Como todas las tardes, la mano acarició el pescuezo, rozó apenas la oreja
derecha, recorrió lentamente la mejilla y el mentón. Finalmente se detuvo sobre
los labios entreabiertos. Entonces ella, como todas las tardes, besó
silenciosamente aquella palma y cerró por un instante los ojos. Cuando los
abrió, el rostro de José Claudio era el mismo. Ajeno, reservado, distante. Para
ella, sin embargo, ese momento incluía siempre un poco de temor. Un temor que
no tenía razón de ser, ya que en el ejercicio de esa caricia púdica, riesgosa,
insolente, ambos habían llegado a una técnica tan perfecta como silenciosa.
“No lo dejes
hervir”, dijo José Claudio.
La mano de
Alberto se retiró y Mariana volvió a inclinarse sobre la mesita. Retiró el
mechero, apagó la llamita con la tapa de vidrio, llenó los pocillos
directamente desde la cafetera.
Todos los días
cambiaba la distribución de los colores.
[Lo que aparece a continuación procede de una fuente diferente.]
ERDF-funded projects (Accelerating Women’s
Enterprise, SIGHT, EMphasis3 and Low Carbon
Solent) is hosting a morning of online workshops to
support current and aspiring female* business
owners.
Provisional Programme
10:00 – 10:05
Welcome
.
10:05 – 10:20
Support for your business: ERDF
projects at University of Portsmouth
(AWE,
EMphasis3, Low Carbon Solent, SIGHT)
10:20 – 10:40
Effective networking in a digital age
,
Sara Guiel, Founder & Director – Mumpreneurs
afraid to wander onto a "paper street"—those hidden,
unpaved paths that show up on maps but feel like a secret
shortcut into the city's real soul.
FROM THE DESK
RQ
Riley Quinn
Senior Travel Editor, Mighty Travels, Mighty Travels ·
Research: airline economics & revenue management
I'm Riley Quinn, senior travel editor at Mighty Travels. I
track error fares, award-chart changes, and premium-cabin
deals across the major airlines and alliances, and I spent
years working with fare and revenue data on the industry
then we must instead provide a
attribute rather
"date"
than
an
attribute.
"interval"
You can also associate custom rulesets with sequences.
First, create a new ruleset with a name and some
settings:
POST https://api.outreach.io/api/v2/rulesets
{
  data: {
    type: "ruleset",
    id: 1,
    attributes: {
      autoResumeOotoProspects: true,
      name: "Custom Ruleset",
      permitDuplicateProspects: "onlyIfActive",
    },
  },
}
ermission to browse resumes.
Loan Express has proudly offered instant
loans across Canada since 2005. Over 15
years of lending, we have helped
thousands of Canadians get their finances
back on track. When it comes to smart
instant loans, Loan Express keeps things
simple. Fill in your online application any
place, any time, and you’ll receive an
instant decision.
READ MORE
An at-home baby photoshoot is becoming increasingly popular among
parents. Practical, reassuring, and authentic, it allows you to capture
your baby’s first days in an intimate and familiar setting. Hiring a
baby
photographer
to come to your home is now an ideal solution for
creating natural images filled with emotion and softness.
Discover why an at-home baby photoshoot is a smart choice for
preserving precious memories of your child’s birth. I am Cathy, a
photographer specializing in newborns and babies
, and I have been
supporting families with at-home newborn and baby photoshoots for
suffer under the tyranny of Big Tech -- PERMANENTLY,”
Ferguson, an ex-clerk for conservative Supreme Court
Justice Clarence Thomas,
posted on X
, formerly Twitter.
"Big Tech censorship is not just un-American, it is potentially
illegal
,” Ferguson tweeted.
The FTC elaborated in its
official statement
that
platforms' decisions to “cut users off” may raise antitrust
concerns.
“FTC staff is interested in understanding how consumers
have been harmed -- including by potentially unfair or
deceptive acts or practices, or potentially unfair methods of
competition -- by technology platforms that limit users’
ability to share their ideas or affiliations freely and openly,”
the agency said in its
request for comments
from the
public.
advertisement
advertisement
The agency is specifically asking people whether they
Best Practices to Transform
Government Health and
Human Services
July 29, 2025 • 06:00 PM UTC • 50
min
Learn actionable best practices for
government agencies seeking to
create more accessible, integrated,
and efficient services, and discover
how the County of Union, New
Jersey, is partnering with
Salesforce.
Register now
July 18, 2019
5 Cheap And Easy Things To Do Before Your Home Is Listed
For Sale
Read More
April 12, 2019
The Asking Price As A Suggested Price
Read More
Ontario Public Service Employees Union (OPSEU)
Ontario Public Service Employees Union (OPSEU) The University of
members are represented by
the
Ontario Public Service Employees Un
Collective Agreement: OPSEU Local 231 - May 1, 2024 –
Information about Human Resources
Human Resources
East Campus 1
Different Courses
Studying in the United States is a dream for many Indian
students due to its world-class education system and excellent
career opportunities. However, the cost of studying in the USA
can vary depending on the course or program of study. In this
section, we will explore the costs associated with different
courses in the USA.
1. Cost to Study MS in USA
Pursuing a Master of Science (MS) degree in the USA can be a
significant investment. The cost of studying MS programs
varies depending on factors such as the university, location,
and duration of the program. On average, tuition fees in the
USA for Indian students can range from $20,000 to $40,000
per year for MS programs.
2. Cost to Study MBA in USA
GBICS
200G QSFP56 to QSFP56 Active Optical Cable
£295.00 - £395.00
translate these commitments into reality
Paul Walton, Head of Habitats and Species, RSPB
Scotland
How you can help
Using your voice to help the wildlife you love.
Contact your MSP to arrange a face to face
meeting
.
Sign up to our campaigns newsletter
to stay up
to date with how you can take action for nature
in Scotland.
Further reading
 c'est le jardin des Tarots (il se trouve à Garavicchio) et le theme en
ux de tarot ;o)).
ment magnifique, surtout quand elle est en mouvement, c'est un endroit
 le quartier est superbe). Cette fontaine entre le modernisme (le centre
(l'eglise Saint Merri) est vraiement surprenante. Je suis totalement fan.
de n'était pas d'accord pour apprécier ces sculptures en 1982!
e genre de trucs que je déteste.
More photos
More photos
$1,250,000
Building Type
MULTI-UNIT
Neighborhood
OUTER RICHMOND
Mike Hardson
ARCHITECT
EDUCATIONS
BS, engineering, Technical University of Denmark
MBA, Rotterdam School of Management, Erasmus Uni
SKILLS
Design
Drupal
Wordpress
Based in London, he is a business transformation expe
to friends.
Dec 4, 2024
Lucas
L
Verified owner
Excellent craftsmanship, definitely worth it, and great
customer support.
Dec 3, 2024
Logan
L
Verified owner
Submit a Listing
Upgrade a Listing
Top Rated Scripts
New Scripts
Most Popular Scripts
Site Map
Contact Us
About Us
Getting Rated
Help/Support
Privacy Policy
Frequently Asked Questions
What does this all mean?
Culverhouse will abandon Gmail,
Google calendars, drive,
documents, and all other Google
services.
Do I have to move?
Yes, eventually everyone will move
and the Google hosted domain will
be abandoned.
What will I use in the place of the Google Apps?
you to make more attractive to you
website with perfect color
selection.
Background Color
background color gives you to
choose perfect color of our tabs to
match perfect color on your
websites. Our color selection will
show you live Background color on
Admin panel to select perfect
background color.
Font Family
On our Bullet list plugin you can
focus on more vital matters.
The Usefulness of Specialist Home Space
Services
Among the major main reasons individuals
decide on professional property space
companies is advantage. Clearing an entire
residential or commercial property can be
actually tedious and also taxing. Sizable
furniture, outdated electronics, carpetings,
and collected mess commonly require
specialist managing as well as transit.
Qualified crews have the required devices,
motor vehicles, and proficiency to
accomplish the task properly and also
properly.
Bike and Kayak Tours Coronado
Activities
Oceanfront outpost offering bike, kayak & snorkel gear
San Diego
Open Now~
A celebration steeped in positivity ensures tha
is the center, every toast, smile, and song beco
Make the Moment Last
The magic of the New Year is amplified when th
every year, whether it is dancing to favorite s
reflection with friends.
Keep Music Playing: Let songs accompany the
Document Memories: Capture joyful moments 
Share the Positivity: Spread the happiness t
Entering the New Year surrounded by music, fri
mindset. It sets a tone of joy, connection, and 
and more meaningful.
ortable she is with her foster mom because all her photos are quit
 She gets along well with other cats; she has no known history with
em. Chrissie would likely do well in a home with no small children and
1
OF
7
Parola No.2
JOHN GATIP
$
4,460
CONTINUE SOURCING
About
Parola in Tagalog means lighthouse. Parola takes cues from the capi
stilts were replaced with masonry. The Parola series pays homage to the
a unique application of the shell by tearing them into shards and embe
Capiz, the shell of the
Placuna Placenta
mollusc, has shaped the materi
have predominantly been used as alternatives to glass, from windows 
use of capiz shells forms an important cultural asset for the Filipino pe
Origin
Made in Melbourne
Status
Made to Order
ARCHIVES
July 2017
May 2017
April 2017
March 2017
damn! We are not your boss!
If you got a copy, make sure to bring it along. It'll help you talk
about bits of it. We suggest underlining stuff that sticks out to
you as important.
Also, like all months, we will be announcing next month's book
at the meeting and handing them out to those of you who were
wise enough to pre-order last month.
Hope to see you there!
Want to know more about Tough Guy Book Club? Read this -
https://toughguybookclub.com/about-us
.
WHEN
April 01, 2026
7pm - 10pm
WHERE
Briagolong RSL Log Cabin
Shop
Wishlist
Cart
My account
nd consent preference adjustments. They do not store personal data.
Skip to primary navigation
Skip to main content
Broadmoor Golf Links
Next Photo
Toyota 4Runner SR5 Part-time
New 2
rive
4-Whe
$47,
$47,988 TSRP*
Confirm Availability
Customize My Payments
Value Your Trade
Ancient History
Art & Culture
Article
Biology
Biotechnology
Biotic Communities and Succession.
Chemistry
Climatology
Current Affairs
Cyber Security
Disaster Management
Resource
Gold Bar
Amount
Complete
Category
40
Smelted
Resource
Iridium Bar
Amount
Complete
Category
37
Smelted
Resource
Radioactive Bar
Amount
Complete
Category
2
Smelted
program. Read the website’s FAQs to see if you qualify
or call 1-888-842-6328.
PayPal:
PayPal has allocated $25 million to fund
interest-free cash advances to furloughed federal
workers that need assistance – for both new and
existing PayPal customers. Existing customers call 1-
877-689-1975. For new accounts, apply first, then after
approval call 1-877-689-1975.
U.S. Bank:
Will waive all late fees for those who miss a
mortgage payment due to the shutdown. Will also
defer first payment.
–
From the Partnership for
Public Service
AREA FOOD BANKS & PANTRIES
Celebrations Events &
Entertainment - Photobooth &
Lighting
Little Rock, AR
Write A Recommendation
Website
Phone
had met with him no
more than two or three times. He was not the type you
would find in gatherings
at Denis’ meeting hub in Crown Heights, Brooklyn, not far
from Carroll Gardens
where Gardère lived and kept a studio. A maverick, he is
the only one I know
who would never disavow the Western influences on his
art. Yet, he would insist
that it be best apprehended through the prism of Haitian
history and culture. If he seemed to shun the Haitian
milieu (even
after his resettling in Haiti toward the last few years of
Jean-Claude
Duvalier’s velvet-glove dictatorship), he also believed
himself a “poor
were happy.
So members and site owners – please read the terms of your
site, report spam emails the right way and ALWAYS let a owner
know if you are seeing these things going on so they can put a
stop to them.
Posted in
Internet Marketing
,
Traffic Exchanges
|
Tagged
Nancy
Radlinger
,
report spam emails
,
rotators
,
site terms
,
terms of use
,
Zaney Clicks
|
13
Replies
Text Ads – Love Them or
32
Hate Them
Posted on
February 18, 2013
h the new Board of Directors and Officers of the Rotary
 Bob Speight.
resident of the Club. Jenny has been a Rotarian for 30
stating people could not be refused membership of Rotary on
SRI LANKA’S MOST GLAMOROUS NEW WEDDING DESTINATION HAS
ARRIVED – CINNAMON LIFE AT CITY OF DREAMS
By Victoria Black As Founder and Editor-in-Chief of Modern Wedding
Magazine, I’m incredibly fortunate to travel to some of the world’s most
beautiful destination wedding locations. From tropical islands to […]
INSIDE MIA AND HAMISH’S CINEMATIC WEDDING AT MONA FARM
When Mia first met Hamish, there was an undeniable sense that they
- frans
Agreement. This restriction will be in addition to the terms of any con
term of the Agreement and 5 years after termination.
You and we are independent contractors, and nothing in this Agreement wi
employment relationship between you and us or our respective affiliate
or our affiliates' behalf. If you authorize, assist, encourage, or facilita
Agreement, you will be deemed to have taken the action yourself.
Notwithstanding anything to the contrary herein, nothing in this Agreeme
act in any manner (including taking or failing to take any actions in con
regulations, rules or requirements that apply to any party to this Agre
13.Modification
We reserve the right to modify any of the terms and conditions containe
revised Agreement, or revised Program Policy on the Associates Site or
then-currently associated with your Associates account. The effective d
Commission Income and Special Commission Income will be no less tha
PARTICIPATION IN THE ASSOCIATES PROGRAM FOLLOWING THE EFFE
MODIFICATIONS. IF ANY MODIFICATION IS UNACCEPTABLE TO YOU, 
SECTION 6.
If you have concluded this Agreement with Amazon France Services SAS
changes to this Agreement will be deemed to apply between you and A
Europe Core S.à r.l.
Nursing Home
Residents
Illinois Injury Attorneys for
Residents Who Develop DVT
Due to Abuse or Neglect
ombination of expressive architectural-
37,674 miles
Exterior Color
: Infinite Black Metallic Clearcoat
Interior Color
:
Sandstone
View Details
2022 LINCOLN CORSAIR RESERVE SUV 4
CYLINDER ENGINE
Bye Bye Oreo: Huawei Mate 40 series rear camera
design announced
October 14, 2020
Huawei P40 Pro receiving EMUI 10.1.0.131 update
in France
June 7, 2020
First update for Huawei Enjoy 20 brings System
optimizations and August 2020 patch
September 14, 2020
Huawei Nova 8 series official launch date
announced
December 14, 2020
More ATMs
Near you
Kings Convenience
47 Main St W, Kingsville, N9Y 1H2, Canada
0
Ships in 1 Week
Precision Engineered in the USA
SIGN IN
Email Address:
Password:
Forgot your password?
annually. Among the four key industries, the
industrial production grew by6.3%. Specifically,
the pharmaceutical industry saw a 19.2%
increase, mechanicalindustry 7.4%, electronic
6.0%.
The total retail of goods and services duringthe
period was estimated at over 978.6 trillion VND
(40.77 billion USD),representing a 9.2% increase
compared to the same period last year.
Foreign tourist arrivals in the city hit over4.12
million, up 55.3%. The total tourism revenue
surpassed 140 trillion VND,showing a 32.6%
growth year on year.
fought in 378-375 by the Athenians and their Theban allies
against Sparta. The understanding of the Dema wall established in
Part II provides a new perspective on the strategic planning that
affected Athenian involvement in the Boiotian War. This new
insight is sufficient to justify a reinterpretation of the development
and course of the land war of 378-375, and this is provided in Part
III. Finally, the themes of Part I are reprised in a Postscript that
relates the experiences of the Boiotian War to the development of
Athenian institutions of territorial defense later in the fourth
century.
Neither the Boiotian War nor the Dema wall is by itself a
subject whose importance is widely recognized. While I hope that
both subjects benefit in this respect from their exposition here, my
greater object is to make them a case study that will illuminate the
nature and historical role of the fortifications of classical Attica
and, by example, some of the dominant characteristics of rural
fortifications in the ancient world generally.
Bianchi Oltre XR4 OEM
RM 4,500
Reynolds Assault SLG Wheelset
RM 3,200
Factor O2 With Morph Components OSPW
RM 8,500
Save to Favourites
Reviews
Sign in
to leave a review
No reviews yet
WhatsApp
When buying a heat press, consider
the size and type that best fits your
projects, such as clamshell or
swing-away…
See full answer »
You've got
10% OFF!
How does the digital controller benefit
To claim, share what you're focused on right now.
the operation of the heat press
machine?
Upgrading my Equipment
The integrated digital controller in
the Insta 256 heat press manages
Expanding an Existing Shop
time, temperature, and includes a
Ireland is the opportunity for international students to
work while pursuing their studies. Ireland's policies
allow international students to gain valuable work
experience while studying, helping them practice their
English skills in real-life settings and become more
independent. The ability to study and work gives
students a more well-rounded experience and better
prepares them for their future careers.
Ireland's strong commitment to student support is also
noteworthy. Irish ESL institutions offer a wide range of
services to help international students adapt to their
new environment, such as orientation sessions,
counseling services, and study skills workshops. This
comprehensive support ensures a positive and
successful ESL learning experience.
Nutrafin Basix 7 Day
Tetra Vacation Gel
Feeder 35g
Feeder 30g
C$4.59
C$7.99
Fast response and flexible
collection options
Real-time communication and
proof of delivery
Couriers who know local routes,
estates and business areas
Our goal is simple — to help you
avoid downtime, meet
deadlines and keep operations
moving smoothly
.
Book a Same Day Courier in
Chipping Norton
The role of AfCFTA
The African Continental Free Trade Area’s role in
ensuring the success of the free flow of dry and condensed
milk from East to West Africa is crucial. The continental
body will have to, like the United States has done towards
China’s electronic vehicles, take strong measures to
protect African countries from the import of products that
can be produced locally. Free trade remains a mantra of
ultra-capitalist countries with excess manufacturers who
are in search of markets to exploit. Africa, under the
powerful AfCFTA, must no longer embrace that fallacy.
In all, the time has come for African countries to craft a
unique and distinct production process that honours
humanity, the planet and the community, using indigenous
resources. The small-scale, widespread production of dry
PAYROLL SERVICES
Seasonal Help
Hoy sería el verde para José Claudio,
el negro para Alberto, el rojo para ella. Tomó el pocillo verde para
alcanzárselo a su marido, pero antes de dejarlo en sus manos, se encontró con
la extraña, apretada sonrisa. Se encontró además, con unas palabras que sonaban
más o menos así: “No, querida. Hoy quiero tomar en el pocillo rojo.”